Хороводы водить не зазывают. Работать напарником не принимают. Маменькиным божком, лаковым сапожком кличут. Круглым неумельником, на завалинке посидельником дразнят. Пустоцветом величают.
Малые ребятишки и те смеются. Каково это ему?
Затосковал парень, зарыдал. Так-то он зарыдал — кирпичная печь и та вздохнула. Дубовые стены избы и те разжалобились. Пол тоскливо заскрипел. Потолок насупился, почернел, задумался.
Жалеют!
А он слезы льет, приговаривает:
— Зачем ты меня, матушка, так любила? Для чего ты меня, родимая, в безделье холила, в лености пестовала, в неумельности вырастила? Куда я теперь с моими руками белыми, квелыми, неумелыми?
Похолодела мать, обмерла. А ответить нечего.
Чистую правду ей в лицо горькими слезами сын выплеснул. Поняла мать, что ее слепая любовь злосчастьем сыновним обернулась.
Ночи не спит — как дальше жить, не знает. Днем места не находит.
Только нет на свете таких слез, которые не выплакиваются, такого горя, которое не размыкивается, такой думы, которая не додумывается. Не зря говорят, что в тяжкий час и печь разумеет, стены помогают, потолок судит, половицы с умом поскрипывают.

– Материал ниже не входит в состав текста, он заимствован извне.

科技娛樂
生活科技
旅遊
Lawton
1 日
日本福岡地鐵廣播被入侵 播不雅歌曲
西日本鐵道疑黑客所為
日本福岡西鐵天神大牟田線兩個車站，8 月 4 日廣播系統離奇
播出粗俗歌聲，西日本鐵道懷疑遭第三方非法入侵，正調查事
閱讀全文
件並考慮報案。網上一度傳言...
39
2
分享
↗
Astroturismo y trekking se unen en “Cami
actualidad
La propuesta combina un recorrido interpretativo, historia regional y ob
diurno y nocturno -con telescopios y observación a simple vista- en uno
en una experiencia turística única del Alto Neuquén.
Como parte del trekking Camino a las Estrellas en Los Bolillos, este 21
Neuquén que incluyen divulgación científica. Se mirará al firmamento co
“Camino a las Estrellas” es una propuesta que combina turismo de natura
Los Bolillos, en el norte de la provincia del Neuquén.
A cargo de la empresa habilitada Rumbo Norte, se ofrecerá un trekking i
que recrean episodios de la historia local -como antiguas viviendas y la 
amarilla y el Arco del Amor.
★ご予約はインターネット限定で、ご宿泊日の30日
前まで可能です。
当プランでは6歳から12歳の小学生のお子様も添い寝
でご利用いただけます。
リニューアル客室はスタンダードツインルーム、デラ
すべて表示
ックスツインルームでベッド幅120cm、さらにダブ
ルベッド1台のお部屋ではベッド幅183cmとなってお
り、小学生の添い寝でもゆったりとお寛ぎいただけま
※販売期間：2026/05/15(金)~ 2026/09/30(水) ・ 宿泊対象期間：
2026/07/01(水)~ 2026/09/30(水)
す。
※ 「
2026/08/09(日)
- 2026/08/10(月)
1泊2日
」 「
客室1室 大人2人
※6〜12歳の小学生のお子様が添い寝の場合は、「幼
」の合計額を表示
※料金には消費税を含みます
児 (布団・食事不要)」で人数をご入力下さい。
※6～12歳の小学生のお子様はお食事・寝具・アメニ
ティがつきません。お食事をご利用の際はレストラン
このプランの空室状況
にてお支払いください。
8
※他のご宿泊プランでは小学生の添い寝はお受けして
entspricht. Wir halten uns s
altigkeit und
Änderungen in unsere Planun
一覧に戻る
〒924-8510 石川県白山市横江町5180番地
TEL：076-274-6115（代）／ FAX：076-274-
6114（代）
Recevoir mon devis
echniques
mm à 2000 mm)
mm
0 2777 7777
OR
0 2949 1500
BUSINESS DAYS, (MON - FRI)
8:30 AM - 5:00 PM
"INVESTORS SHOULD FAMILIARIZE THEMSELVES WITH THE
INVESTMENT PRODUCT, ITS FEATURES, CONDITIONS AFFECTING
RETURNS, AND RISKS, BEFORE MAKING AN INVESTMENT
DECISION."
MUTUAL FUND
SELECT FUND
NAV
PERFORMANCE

Наскрипели они ему что надо, утешили. Слезы высушили, добрый совет дали.
Обул сын тяжелые отцовские сапоги, надел его рабочую одежу и пошел по белому свету бездельные годы наверстывать — заново расти.
Нелегко было рослому парню в подпасках ходить, в двадцать один год с топором знакомство сводить, гвоздь в стену учиться бить, руки белые, квелые, неумелые на ветру дубить.